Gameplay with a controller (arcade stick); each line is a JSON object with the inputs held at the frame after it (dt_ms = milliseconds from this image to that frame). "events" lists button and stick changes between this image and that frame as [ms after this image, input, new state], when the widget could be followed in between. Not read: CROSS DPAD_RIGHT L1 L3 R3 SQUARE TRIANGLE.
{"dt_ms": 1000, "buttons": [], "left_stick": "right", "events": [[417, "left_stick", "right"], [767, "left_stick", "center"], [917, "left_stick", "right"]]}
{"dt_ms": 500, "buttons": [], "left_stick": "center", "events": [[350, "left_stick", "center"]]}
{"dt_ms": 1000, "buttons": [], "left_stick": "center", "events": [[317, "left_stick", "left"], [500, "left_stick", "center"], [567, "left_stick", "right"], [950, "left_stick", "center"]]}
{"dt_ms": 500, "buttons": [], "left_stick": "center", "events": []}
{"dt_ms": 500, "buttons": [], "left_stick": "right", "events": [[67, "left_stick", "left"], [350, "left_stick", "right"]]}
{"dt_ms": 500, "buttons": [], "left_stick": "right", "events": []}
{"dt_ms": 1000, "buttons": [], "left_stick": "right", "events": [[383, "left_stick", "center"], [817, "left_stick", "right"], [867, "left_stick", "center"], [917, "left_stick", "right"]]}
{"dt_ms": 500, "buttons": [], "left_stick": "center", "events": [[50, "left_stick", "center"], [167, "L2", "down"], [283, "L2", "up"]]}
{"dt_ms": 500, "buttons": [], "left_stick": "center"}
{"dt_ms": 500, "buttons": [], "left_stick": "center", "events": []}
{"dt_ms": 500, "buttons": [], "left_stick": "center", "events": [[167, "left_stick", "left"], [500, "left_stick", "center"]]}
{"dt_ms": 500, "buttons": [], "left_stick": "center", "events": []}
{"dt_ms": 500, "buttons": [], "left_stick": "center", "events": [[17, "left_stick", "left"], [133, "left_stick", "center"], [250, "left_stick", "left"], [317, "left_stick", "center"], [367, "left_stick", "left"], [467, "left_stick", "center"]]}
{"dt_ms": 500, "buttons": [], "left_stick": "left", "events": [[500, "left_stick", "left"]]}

§ **What to produce**
What is needed here is an exact copy of every record.

§ **Expected answer**
Gameplay with a controller (arcade stick); each line is a JSON object with the inputs held at the frame after it (dt_ms = milliseconds from this image to that frame). "events" lists button and stick changes between this image and that frame as [ms after this image, input, new state], when the widget could be followed in between. Not read: CROSS DPAD_RIGHT L1 L3 R3 SQUARE TRIANGLE.
{"dt_ms": 1000, "buttons": [], "left_stick": "right", "events": [[417, "left_stick", "right"], [767, "left_stick", "center"], [917, "left_stick", "right"]]}
{"dt_ms": 500, "buttons": [], "left_stick": "center", "events": [[350, "left_stick", "center"]]}
{"dt_ms": 1000, "buttons": [], "left_stick": "center", "events": [[317, "left_stick", "left"], [500, "left_stick", "center"], [567, "left_stick", "right"], [950, "left_stick", "center"]]}
{"dt_ms": 500, "buttons": [], "left_stick": "center", "events": []}
{"dt_ms": 500, "buttons": [], "left_stick": "right", "events": [[67, "left_stick", "left"], [350, "left_stick", "right"]]}
{"dt_ms": 500, "buttons": [], "left_stick": "right", "events": []}
{"dt_ms": 1000, "buttons": [], "left_stick": "right", "events": [[383, "left_stick", "center"], [817, "left_stick", "right"], [867, "left_stick", "center"], [917, "left_stick", "right"]]}
{"dt_ms": 500, "buttons": [], "left_stick": "center", "events": [[50, "left_stick", "center"], [167, "L2", "down"], [283, "L2", "up"]]}
{"dt_ms": 500, "buttons": [], "left_stick": "center"}
{"dt_ms": 500, "buttons": [], "left_stick": "center", "events": []}
{"dt_ms": 500, "buttons": [], "left_stick": "center", "events": [[167, "left_stick", "left"], [500, "left_stick", "center"]]}
{"dt_ms": 500, "buttons": [], "left_stick": "center", "events": []}
{"dt_ms": 500, "buttons": [], "left_stick": "center", "events": [[17, "left_stick", "left"], [133, "left_stick", "center"], [250, "left_stick", "left"], [317, "left_stick", "center"], [367, "left_stick", "left"], [467, "left_stick", "center"]]}
{"dt_ms": 500, "buttons": [], "left_stick": "left", "events": [[500, "left_stick", "left"]]}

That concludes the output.